The growing popularity of the internet and the World Wide Web has opened up opportunities for commercial printers to communicate with their partners and customers to do things like submit print jobs, do online prepress reviews/previews, design things like postcards directly on a website using rich user interfaces, direct cross media marketing and offer services such as variable data printing, photo printing, booklets, marketing campaigns, etc.
Web-to-print sites are available for commercial users or to the general public. A common offering from print houses is public or private online storefronts or catalogues.
Web-to-print increasingly calls for a Portable Document Format (PDF) workflow environment with output provided by digital printing; although there is certainly no requirement that fulfillment be accomplished using digital production equipment; web-to-print is also used today by printers with both offset and digital production facilities.

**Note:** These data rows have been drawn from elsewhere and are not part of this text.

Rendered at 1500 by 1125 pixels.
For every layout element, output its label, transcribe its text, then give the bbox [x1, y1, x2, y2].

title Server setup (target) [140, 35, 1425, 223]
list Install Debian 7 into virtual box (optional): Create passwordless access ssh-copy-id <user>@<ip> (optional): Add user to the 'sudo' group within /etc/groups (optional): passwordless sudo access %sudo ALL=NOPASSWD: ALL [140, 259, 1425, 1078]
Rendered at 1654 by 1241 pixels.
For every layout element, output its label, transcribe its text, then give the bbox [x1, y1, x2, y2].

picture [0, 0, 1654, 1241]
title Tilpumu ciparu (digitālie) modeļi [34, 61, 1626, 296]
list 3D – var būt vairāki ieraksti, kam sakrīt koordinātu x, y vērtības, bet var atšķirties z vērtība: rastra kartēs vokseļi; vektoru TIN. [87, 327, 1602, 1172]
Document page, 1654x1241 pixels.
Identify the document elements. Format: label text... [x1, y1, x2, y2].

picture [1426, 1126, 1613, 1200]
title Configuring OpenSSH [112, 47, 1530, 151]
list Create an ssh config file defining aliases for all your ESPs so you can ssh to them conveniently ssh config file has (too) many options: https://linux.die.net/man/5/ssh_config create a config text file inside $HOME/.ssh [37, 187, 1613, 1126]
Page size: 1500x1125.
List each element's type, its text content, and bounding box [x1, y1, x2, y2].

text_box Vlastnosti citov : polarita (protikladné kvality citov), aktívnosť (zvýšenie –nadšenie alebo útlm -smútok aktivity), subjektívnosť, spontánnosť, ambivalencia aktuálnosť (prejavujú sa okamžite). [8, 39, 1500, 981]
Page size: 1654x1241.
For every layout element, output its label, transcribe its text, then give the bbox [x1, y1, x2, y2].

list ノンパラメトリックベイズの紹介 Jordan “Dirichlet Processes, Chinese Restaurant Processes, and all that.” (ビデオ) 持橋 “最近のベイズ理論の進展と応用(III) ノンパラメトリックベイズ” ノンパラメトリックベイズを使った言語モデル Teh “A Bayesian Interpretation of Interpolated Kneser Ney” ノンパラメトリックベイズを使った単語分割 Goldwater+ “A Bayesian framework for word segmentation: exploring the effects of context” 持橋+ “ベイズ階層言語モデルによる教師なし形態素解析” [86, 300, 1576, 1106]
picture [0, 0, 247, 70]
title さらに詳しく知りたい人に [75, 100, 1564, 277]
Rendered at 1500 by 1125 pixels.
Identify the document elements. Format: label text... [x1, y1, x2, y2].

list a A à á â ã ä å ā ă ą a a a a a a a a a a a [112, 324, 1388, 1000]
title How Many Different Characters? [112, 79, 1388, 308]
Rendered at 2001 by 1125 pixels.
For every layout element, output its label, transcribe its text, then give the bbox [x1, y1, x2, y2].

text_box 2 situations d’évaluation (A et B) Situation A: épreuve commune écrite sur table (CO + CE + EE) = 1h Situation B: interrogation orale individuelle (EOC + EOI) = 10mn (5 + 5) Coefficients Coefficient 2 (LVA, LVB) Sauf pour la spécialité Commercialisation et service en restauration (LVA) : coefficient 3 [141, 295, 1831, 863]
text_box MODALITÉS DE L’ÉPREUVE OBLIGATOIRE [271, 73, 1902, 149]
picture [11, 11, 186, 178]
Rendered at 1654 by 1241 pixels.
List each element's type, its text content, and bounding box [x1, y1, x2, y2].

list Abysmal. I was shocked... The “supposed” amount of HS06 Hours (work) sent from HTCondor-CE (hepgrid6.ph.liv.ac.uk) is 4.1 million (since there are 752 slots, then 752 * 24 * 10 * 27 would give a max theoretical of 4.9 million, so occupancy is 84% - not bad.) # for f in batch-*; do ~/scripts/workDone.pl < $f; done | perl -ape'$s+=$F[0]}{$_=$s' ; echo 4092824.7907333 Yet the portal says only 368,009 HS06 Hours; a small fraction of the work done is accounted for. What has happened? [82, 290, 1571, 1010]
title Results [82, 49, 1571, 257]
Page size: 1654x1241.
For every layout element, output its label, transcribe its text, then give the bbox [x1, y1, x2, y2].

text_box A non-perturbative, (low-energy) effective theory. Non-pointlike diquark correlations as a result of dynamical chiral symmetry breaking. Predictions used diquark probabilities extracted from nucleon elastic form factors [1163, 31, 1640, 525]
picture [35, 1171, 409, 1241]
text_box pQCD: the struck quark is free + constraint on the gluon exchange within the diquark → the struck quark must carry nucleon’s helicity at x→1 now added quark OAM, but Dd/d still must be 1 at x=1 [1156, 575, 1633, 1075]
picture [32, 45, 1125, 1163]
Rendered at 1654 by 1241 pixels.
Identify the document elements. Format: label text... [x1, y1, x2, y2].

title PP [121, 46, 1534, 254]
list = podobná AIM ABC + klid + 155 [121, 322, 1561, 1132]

Prepress reviews can be done online, allowing a print house, a client, and possibly a graphic designer to create, edit, and approve computer-based online artwork.
Some web-to-print sites offer online print products that replace editing tools like Adobe InDesign where buyers can author work and alter the typeface, copy, images, and layout. These products often include a library of templates for product types, such as post cards, posters, flyers etc.
It is frequently possible for clients to upload their own unique content for automated print production. This may be termed Ad Hoc printing. When a digital press is used for the final output, the template usually is transformed into a PDF file that serves as the ‘master plate’ for the digital press. In more traditional printing processes, like offset printing, the template is used to create a plate or plates that are used to produce the final printed product.
Web-to-print sites often provide approval mechanism so that managers can approve print requests by their employees.
Materials produced by a web-to-print process include business cards, brochures, and stationery, among other printed matter, that can be printed in full color or in black and white on various papers and on various presses.
Web-to-print systems are also expanding to handle personalization and distribution of other marketing materials such as presentations, seminars, logo items, and even email and other electronic media. This change is driven by enterprise clients seeking a single repository/tool to manage all marketing efforts including print.